According to the Emcien, data mining is almost dead. Do you agree with this statement?
Here's my answer:
I don't think Data Mining is dead. It's been renamed as big data / data science, although data science is much more than data mining: 20% of data science is pure data mining, that is exploratory analysis to detect patterns, clusters etc. to develop automated predictive or visual solutions or automated systems such as fraud detection, automated bidding or costumized recommendations (books, restaurants, Facebook friends etc.) to targeted individuals. Indeed, data mining is at the very core of data science, together with data arcihtecture / data warehousing / database modeling.
What's your opinion?
I agree with you. I don't think that it's dead by any stretch of the imagination. The author in the Emcien article gives three reasons for this assertion:
1. Too much data
2. Outdated data
3. Wrong questions, hence wrong queries, all at the hand of a small groups of analysts
All of the above points then lead to an inefficient system. Moreover, this inefficiency stems from the fact that companies may be approaching the search for answers from a reactive stance, therefore the data pulled arrives too late.
In regards to point 1, the sense of being overwhelmed with too much data comes from the fact that the wrong questions are being asked. But if the people asking the questions are knowledgeable individuals in the organization, then the questions will be more accurate. So point 1 is intimately connected to point 3. By the time the data is pulled, is the data antiquated? It depends how often that data is being queried and the history that it's creating, A well managed set of questions where data is being pulled over a period of time can be very revealing in the long run. Even if we are looking for immediate results, historical data, depending on how the data is being broken down, can be very insightful.
There are reasons why good statistical analyses are based on valid and reliable methods.
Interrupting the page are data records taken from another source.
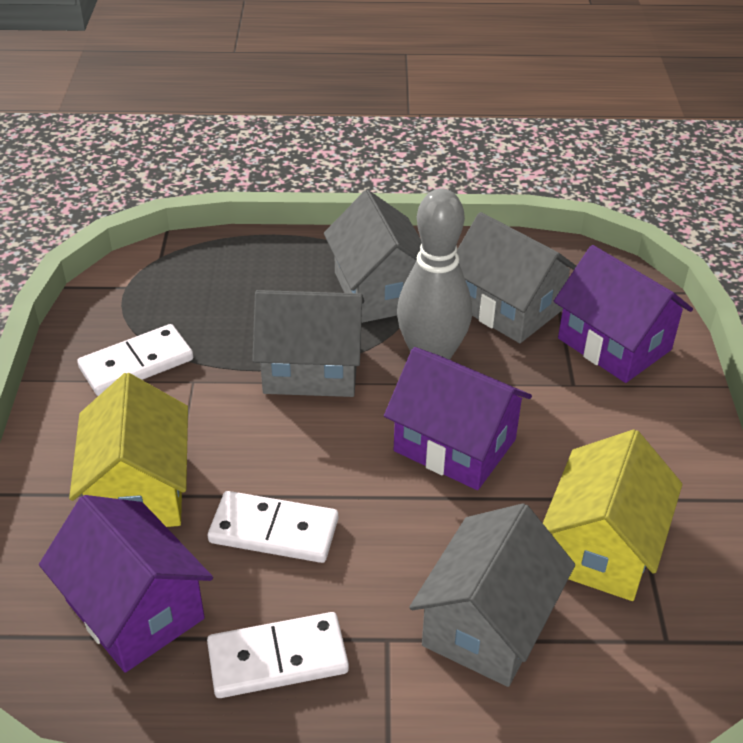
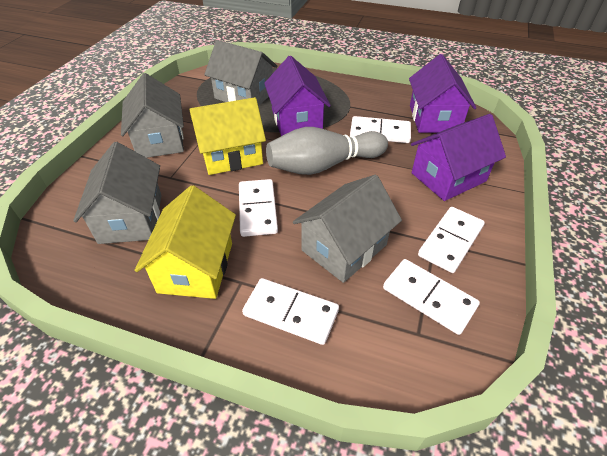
white domino: [77,324,193,396] [207,612,349,698] [208,491,338,563] = 3 -> [239,179,278,237] [242,278,339,345] [350,116,411,143] [383,259,480,335] [418,207,485,273] = 5

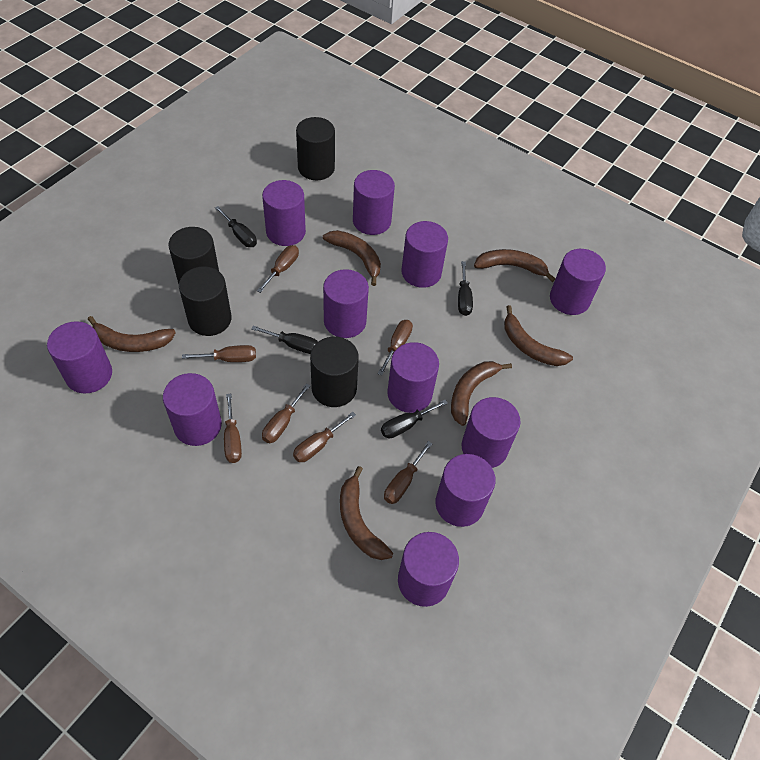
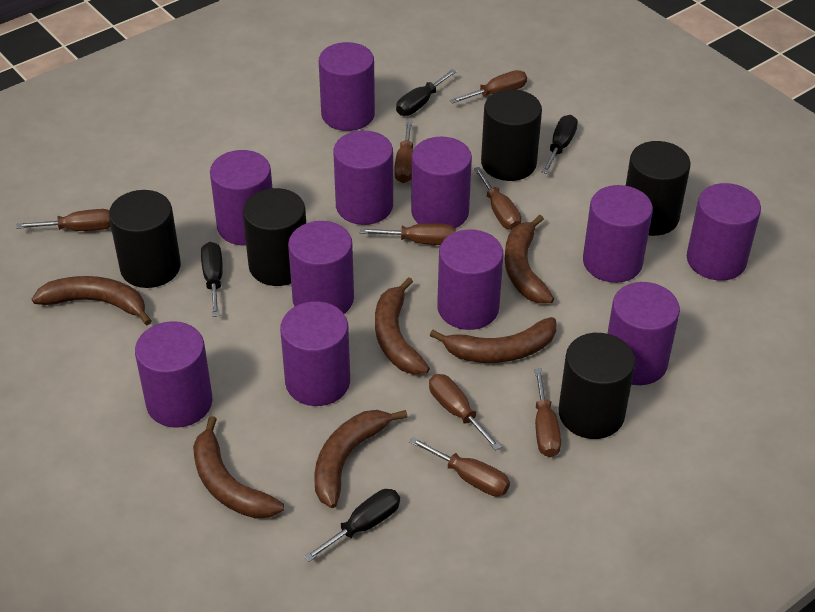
black cylinder: [168,227,219,284] [179,266,232,336] [296,117,335,180] [310,337,359,407] = 4 -> [109,190,181,288] [243,188,306,286] [481,89,542,181] [558,333,635,439] [626,141,691,236] = 5
brown screwdriver: [182,345,256,362] [224,394,242,463] [257,245,299,293] [262,383,310,443] [293,412,356,462] [377,320,413,376] [384,441,432,504] = 7 -> [16,209,111,231] [360,223,456,245] [394,120,413,183] [409,437,510,497] [429,374,501,451] [450,70,527,104] [474,167,521,230] [534,369,561,457] = 8

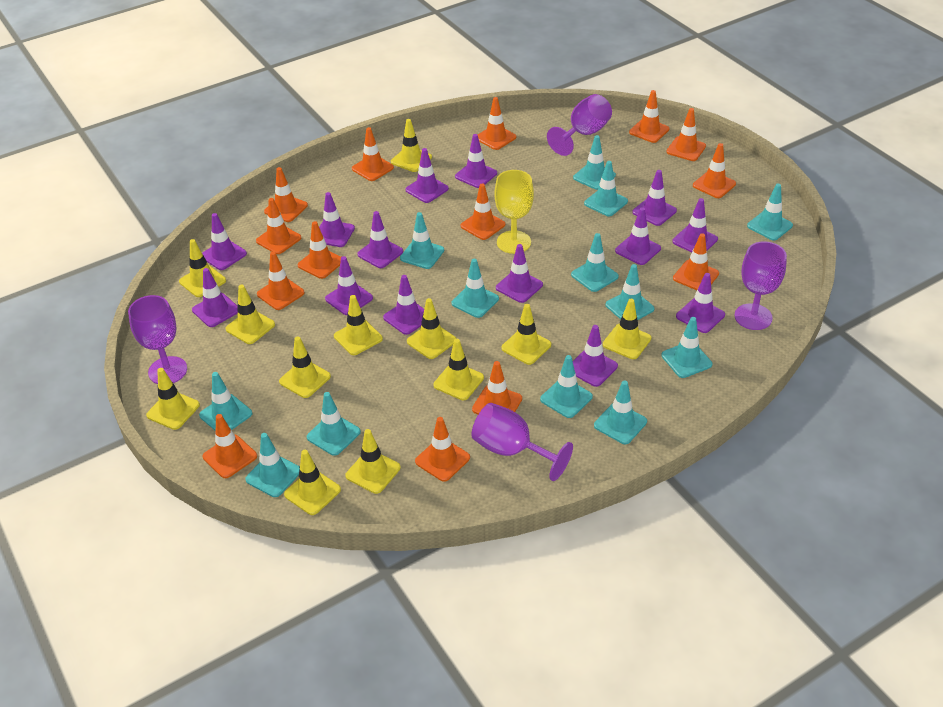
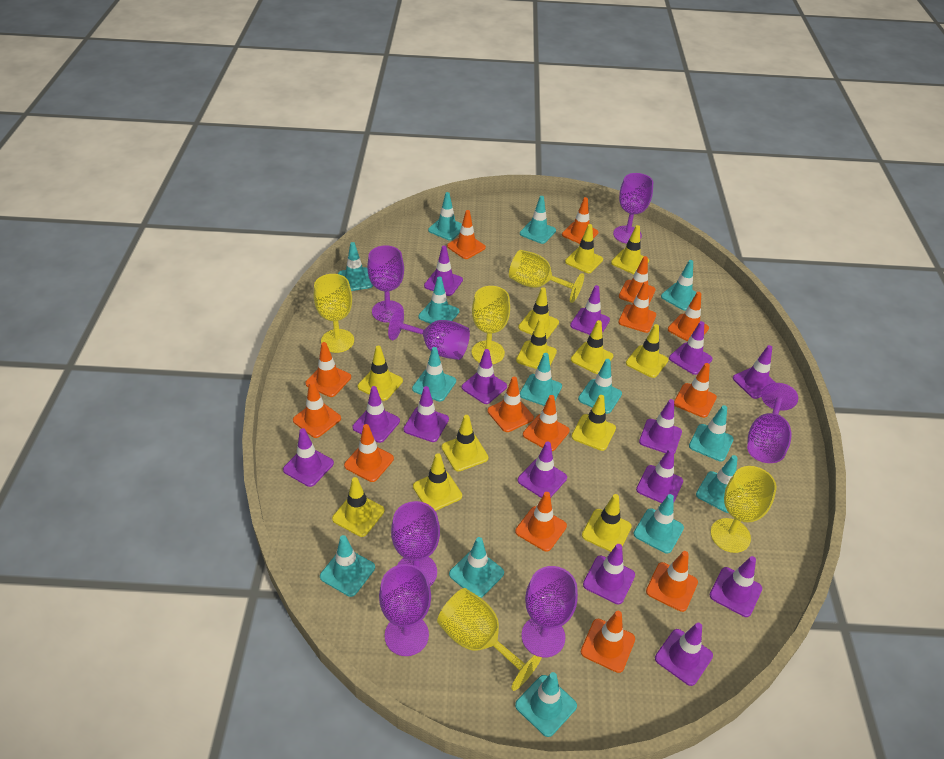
purple goblet: [128,295,187,384] [471,403,573,481] [547,94,612,156] [734,241,787,330] = 4 -> [367,245,404,323] [379,564,431,656] [388,308,470,360] [391,501,440,586] [521,566,578,658] [613,173,653,243] [747,383,798,463] = 7
turquoise traffic cone: [199,372,252,431] [245,433,300,497] [307,392,361,456] [400,212,444,269] [451,259,499,318] [540,355,593,418] [571,233,619,292] [573,135,616,190] [584,161,628,217] [594,380,647,444] [605,264,654,320] [661,317,712,378] [747,184,793,241] = 13 -> [320,535,375,597] [338,242,373,291] [412,347,456,402] [418,276,459,324] [428,192,462,240] [449,537,504,598] [515,672,577,737] [520,196,556,244] [520,353,562,406] [578,359,622,414] [633,494,684,554] [661,260,697,311] [689,405,734,462] [696,455,738,513] = 14
yellow goblet: [494,170,534,254] = 1 -> [314,274,354,353] [437,588,543,691] [472,286,510,364] [509,250,584,303] [710,466,777,553] = 5

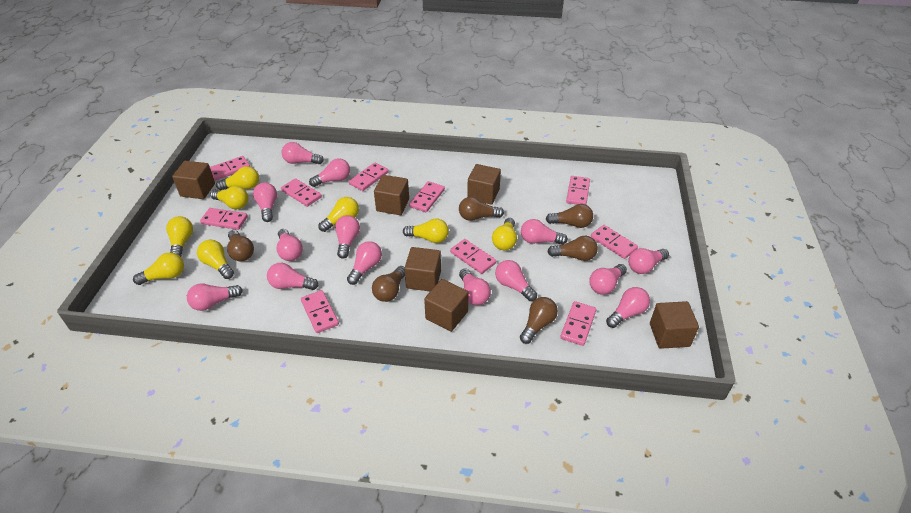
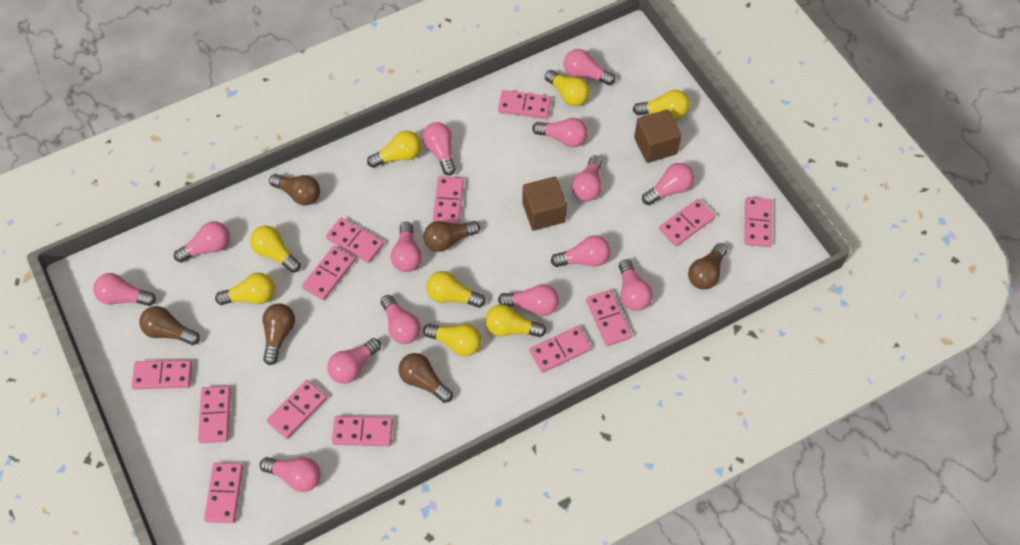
brown cube: [172,161,215,199] [374,175,409,215] [404,247,441,291] [424,279,469,332] [467,164,501,205] [650,301,699,349] = 6 -> [522,177,567,231] [634,109,682,163] = 2
pink domino: [200,208,248,230] [210,156,250,181] [281,178,322,207] [301,290,339,333] [349,163,389,191] [409,181,445,212] [450,239,496,274] [560,301,597,346] [566,176,590,205] [591,225,638,259] = 10 -> [131,360,192,389] [198,386,231,443] [204,463,243,523] [267,380,327,439] [302,246,355,300] [326,218,384,263] [332,416,393,446] [433,176,464,224] [498,90,551,119] [530,326,591,373] [586,290,632,346] [659,199,715,246] [745,197,772,247] = 13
A good statistician or data miner will always make sure that his or her methods are compliant with established practices.
Having said the above, then, is a reactive approach worse than a proactive approach? Well, leaving aside the meaning of these fashionable terms, usually members in a organization will learn from their behavior by looking at the past. Once they know what they have done, then measures can be created to monitor current practices.
So, is data mining dead? I don't believe so.
Some 20 years ago, when I was chartered to design memory and cache controllers for the Intel Pentium, we had the ability to run hundreds of thousands of simulations that would produce a couple hundred statistics each. My total disdain for Excel grew from that period as trying to graph any of these experiments would result in the blue screen of death. To deal with this blob of data, it was pretty clear that you needed two skills: statistics and programming. Without the statistics skill you couldn't interpret a summary statistic, and without the programming skill you couldn't get to the data.
I don't feel that "big data" has made any fundamental progress on this front. We may now program in MapReduce or Scala, and take advantage of the deep functionality of R, the two skills are still needed to first evaluate if a question can be answered by the underlying data, and second to answer it.
So whether you call it data mining, data science, big data, or deep analytics, using raw data to answer deep questions hasn't gotten much simpler. What has changed is that data is now easily generated and easily stored.
It appears to me that the Emcien article author is referring to data mining as retrospective and OLAP or SQL queries. That's not a technically incorrect definition of manually mining data for information. However, I believe the more popular view of data mining -- building automated models that generate prospective insight -- is not only far from dead, but is in need of substantial expectations leveling in the context of big data.
As a short example, only a limited amount of data needs to be sampled in order for a predictive model to obtain a solid representation of the solution space. And once the model is trained, it's highly efficient in scoring new cases -- in real time and high volume. At least in my opinion, the Emcien article does not apply to machine-learning, prospective / descriptive / predictive models. Even so, business practitioners will still need to make direct retrospective queries of the data!
Probably the biggest change that will occur with Big Data is around dashboarding and real-time standard measurements and metering of data as it arrives in order to provide different ranges of moving averages / recency for leadership to oversee recent and current performance. But when it comes to the requirements and function of predictive modeling and machine-learning data mining, I believe the article is 180 degrees from reality.
Data science /mining /whatever-you-want-to-call-it is not even close to dead, I think it's really just beginning. If we don't use historical data, how can we predict? Simply using data to make a decision can be called data analysis or science. We are creating data at an unprecedented rate, which will allow for broader use of and creation/refinement of data models. We are creating data that has never existed before, giving new life and purpose to it and its endeavorers. As long as someone wants to find a patter in anything then it stands to reason that data mining is alive and well and will continue to be so.